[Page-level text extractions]

• • • • •

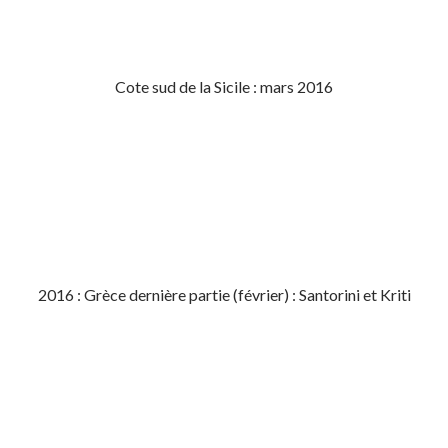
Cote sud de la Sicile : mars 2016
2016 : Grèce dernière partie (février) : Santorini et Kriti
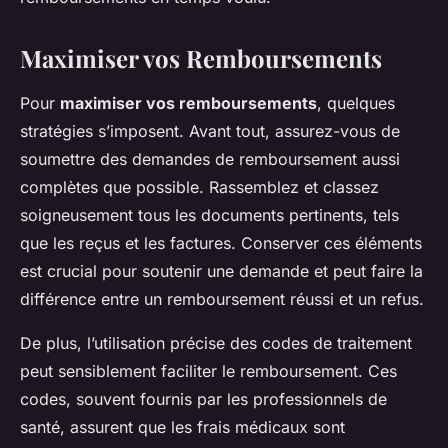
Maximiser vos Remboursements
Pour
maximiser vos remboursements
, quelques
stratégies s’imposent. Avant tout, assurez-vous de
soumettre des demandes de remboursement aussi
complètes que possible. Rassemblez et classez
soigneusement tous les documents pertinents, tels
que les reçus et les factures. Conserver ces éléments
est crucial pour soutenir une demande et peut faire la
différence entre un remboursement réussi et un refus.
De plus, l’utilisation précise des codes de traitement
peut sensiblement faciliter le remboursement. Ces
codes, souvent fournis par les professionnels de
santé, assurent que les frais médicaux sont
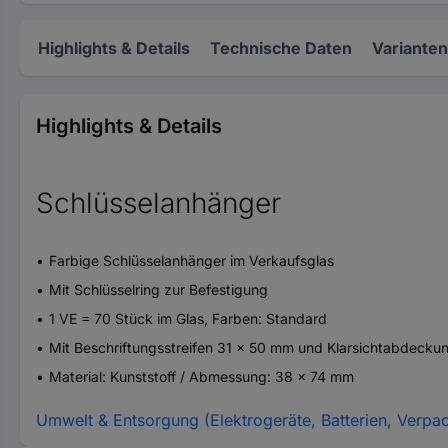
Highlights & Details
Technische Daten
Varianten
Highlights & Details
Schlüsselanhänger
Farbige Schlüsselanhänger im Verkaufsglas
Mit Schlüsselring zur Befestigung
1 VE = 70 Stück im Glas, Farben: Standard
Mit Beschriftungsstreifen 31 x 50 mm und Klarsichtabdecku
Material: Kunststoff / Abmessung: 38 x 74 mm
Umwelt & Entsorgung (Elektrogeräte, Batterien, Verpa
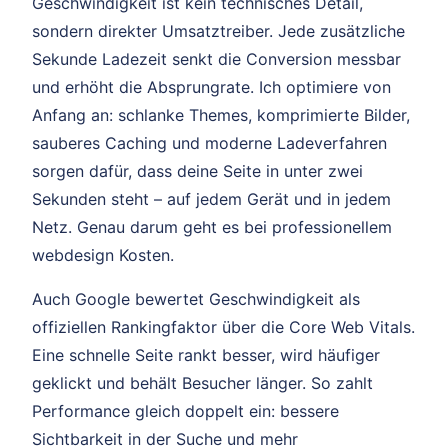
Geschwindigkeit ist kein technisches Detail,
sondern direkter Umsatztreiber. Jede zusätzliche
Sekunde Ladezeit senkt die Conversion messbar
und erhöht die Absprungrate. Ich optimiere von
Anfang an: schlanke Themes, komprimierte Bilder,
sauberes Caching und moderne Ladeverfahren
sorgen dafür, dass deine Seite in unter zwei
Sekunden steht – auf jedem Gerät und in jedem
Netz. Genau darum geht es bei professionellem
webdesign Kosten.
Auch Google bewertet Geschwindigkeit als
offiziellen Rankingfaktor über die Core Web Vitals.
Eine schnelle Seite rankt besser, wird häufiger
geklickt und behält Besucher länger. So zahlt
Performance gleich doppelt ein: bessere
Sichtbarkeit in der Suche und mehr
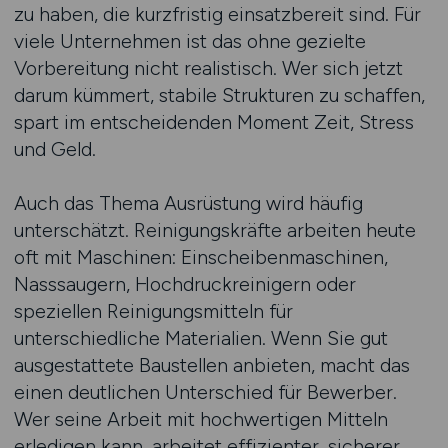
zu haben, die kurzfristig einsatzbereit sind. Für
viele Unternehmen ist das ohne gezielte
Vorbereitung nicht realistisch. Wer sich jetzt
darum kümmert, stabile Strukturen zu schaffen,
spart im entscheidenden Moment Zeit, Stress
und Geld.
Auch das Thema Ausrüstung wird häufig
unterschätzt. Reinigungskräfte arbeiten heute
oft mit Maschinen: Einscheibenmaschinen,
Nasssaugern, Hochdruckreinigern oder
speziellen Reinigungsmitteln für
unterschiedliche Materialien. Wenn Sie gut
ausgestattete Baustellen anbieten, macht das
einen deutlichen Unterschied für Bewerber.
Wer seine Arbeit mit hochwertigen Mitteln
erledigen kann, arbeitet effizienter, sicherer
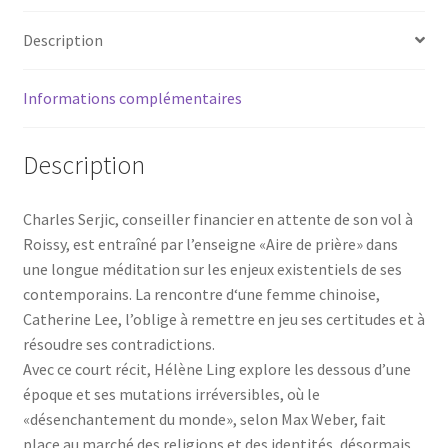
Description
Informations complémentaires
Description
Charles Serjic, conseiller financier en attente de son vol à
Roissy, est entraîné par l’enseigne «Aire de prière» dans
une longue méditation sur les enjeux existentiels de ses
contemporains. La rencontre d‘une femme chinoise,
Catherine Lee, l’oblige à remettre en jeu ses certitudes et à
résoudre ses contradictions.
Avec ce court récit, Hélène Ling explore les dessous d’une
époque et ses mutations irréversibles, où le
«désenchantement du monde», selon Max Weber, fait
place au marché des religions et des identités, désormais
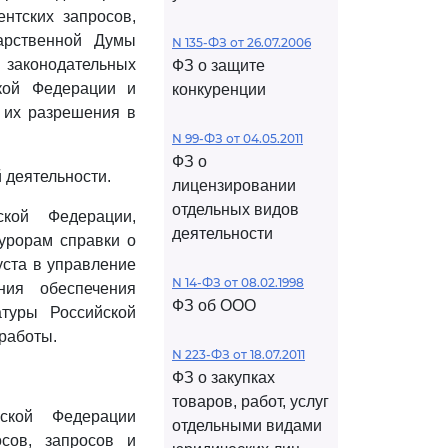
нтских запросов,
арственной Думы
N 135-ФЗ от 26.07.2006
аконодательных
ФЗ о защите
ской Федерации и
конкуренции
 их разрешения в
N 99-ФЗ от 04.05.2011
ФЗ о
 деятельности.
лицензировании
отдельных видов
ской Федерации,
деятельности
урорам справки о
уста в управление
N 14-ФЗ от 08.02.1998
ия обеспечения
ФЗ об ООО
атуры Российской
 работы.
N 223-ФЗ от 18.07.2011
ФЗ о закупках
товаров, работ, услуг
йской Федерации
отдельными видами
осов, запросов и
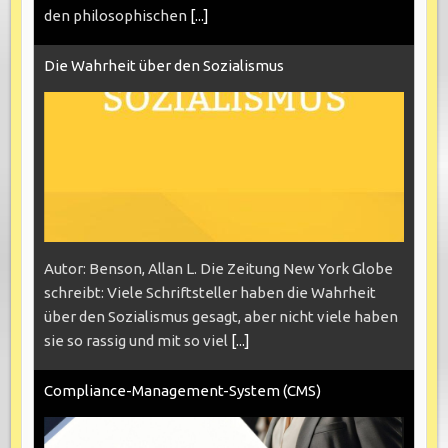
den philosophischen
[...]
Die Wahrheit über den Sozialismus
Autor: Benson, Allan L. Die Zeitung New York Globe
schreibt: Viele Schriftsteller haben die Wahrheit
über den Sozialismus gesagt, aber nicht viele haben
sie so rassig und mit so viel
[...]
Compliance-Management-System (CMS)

• • • • •

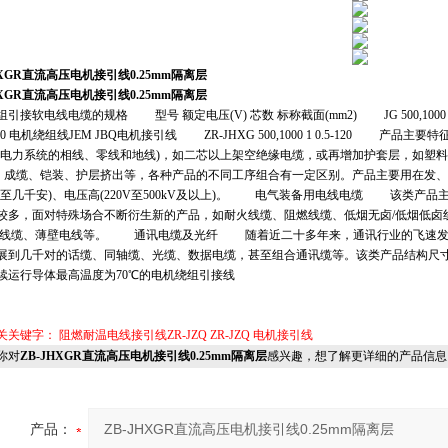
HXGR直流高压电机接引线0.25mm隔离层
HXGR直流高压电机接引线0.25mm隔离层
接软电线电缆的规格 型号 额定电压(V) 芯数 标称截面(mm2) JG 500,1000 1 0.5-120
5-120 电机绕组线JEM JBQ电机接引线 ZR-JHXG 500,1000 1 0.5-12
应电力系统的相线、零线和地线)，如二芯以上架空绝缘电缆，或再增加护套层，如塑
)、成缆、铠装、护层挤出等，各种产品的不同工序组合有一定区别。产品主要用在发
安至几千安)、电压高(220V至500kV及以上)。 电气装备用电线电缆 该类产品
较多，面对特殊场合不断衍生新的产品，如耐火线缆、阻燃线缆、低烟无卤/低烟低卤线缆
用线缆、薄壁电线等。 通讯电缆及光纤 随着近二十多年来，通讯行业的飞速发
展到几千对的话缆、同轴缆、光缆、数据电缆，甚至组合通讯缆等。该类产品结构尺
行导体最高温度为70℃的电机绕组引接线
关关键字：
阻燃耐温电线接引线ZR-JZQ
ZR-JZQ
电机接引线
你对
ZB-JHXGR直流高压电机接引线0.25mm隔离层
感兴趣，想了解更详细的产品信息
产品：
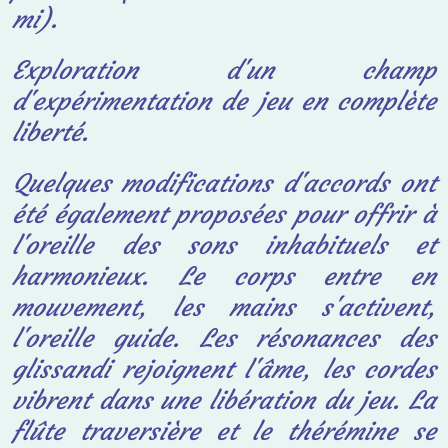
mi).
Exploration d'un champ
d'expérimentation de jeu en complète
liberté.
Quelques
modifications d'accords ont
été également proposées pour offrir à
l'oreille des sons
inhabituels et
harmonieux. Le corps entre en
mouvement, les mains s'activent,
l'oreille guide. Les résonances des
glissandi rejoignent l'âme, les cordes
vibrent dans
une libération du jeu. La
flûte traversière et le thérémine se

• • • • •

■ Try it
When copying from the data above, print only the lines from the line containing "Cote sud de la Sicile : mars 2016" to the line containing "soumettre des demandes de remboursement aussi", exactly, and leave the pictures out.

■ Problem solution
Cote sud de la Sicile : mars 2016
2016 : Grèce dernière partie (février) : Santorini et Kriti
Maximiser vos Remboursements
Pour
maximiser vos remboursements
, quelques
stratégies s’imposent. Avant tout, assurez-vous de
soumettre des demandes de remboursement aussi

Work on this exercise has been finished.